I orderd a Nitrous Oxide injection kit&bottels from this site
http://www.jagrc.com/index.html
on june 9"th for 105.50 they never shipped the kit&bottels 
I got four e'mail reply's from them in total todate
they alway's said "sorry will shipp your kit this week" well it never happend
dec 8'th still no kit&bottels and no refund
I filed a Buyer Complaint with paypal and it was no help. so I phone paypal and they were still no help. so I filed froud charges with my credit'card'company now paypal is working on the case
there are other peopel that got ripp off too. but jag has taken down his fourms so we can no longer post there and he has removed his name and address from the site also
I have three rc's and I buy a lot on the web and never had a problem with any rc site intill this one I just hate to see any one els get ripp off to


----------



## RCMits (Jan 1, 1970)

i never order directly from a site where i can't call the person if it is a "legit" person. all he has is a yahoo email? and wants paypal payment? sounds "skan-doo-lous" to me.
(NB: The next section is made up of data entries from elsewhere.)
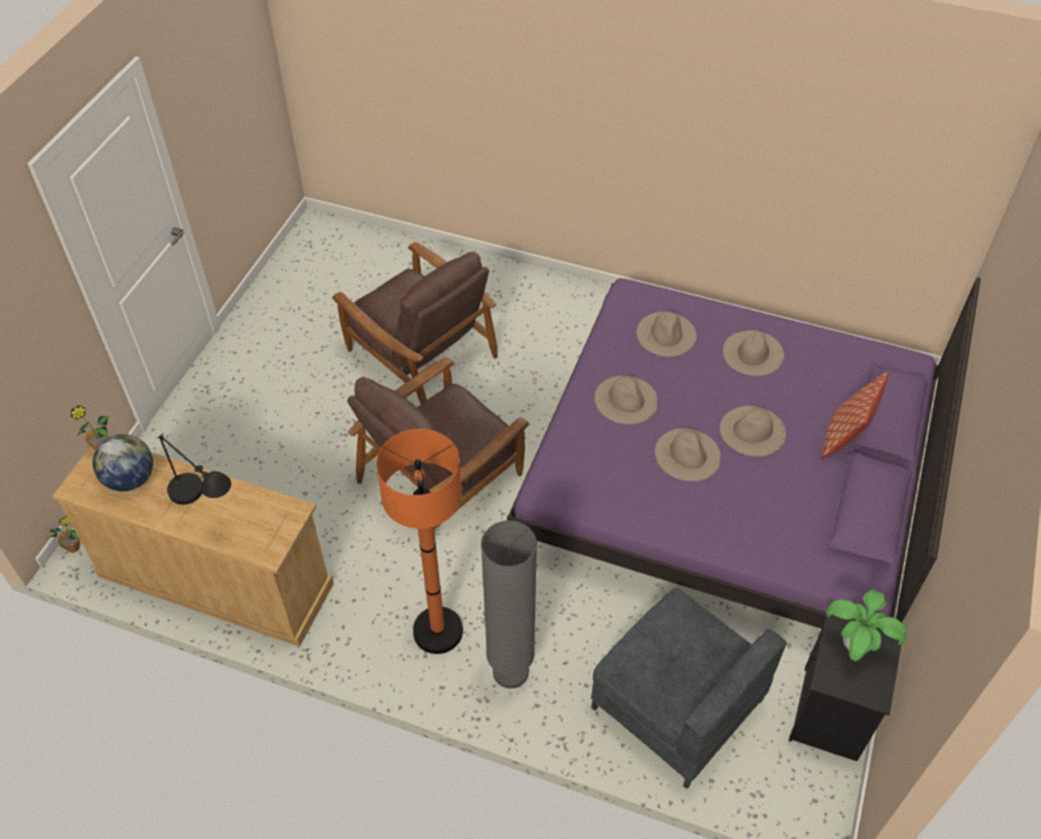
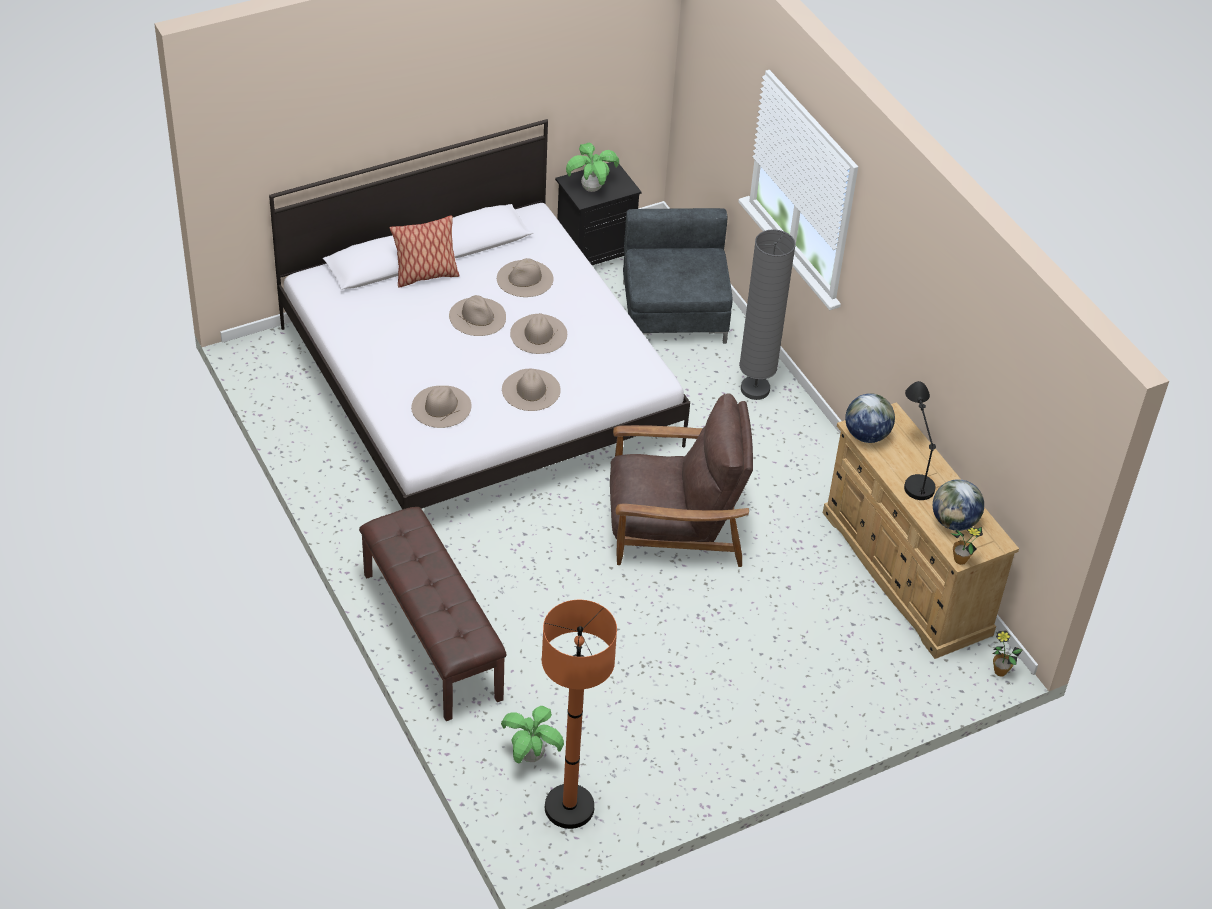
camera: 140 degrees left, 5 degrees down
(277, 510) = (866, 435): none -> globe
(372, 264) = (531, 756): none -> potted plant
(420, 352) = (584, 634): brown armchair -> none
(438, 631) = (778, 439): orange floor lamp -> orange floor lamp (569, 807)
(515, 284) = (430, 636): none -> brown bench
(726, 479) = (479, 385): purple bed -> white bed
(753, 353) = (401, 355): beige hat -> beige hat (525, 278)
maybe he's backlogged on orders... dunno... and plus the site looks so amateurish... not that that should be a factor... 
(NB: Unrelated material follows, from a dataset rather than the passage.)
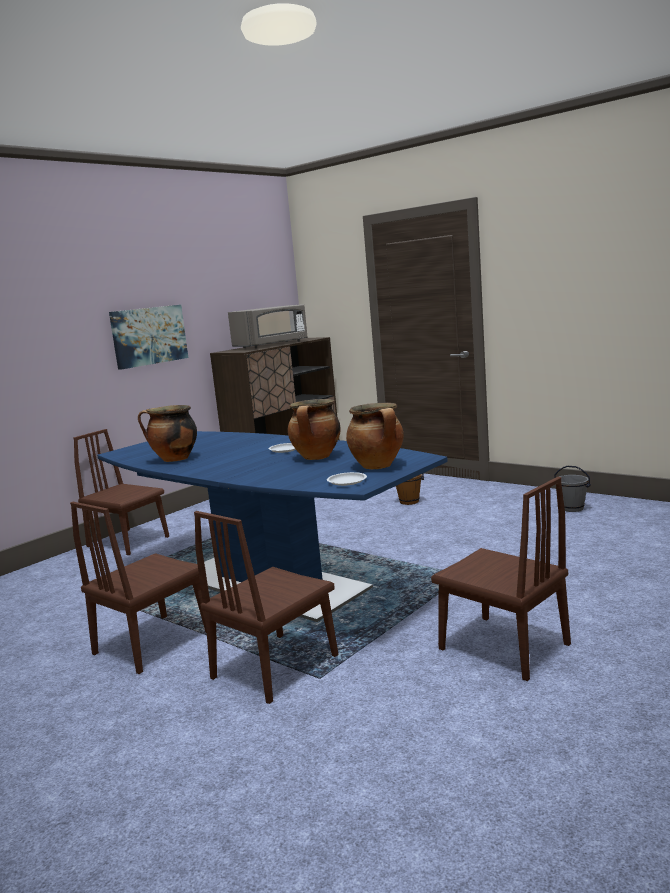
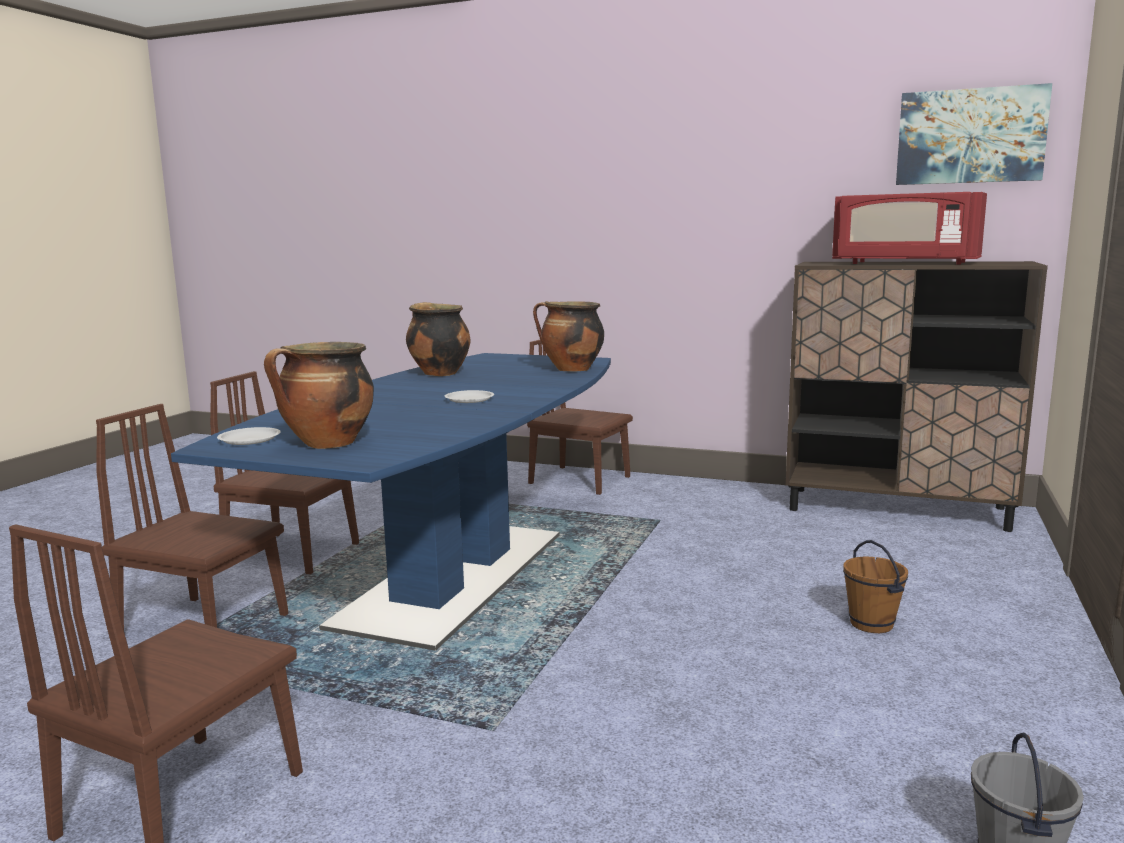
camera: 70 degrees right, 0 degrees up
(128, 541) = (580, 480): brown chair -> brown chair turned 75 degrees counterclockwise
(149, 336) = (701, 223): picture -> picture (970, 136)
(272, 345) = (904, 263): grey microwave -> red microwave
(317, 457) = (409, 415): cooking pot -> cooking pot (571, 370)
hope you get your problem resolved!!


----------



## stndggr (Dec 8, 2004)

he did have his name and address on his site intill about a week after I placed my order then he shut down his fourms also


----------



## RCMits (Jan 1, 1970)

stndggr said:


> he did have his name and address on his site intill about a week after I placed my order then he shut down his fourms also


maybe this will help you. i did a whois look up on the domain name.. and it came up with:

Registrant:
JAG RC
2263 Chicago ct se
Albany, OR 97321
US

Domain name: JAGRC.COM

Administrative Contact:
JAG RC, JAG RC 
2263 Chicago ct se
Albany, OR 97321
US
416-555-1122

Technical Contact:
Hostmaster, PowWeb 
2168 S. Atlantic Blvd
#232
Monterey Park, CA 91754
US
626-675-8670

The technical contact is just the person who is HOSTING the domain, but the Admin contact might be... real? If it is really that bad, you can maybe involve the local ISP who's hosting that they are fraudulent? Again, I don' t know whats going on, so I cant tell you what to do... just finding you info.


----------



## RCMits (Jan 1, 1970)

RCMits said:


> Administrative Contact:
> JAG RC, JAG RC
> 2263 Chicago ct se
> Albany, OR 97321
> ...


I just realized.. that is fake number. LOL... 555.. hahaha.. hmm.. well whatever.. hope that bit of info helps.


----------



## tfrahm (Nov 14, 1998)

Geeeze... A '555' number -- nothing too SUSPICIOUS about that, RIGHT?


----------



## RCMits (Jan 1, 1970)

tfrahm said:


> Geeeze... A '555' number -- nothing too SUSPICIOUS about that, RIGHT?


oh and uh.. cuz im bored today.. i called powweb and asked if they are hosting.. they said they are. they said if a user of theirs "is" frauding people.. to send an email detailing the specifics, to [email protected] and also to contact the local police on where this person is located.

i noticed the guy posted on RCUniverse back in 2003, under the username "Gearhead" and his location showed Albany Oregon as well (same as the whois lookup).

again.................. this is all up to you. i dont know the specifics... who's right, who's wrong... you paid he didtn send, you didnt pay he didnt send etc etc.. i cant take sides... 

this is just normal procedures if *I* felt i got scammed on something, and the steps I would take...

mits


----------



## stndggr (Dec 8, 2004)

thank's for the infor that make's two phone numbers I have for him know
I do have all the proff of payment and e'mails saying that he would shipp it out that week from jag and I have the case numbers also. it turns out he has done this befor and has been shut off from paypal but I did not find that out intill after the fact from paypal. I am going to send the host site a e'mail with all the infor and see what that dose


----------



## RCMits (Jan 1, 1970)

stndggr said:


> thank's for the infor that make's two phone numbers


remember.. the phone number listed in the "WHOIS" info is "fake" .. notice the 5-5-5 prefix number? thats usually a -information- or -directory- phone number. if you dial it i bet you'll get the same as dialing 4-1-1


----------



## David B. (Nov 23, 2004)

I agree, back in the day, to get information for a particular area code (that wasn't your own), you dialed 1-(area code in question) followed by 555-1212 and you got an information operator for that area code.

I haven't done that since Al Gore invented the internet back in 1993 though.  lol


----------



## stndggr (Dec 8, 2004)

I sent a email to his Hostmaster here is the other phone number I have for him all you get now is a ansser'mac never phone's back
541-619-7025


----------



## stndggr (Dec 8, 2004)

to let you all know they have disabled HTTP services for jag'rc 
http://www.jagrc.com/index.html 
to clear this matter up 
and thank you all for your help


----------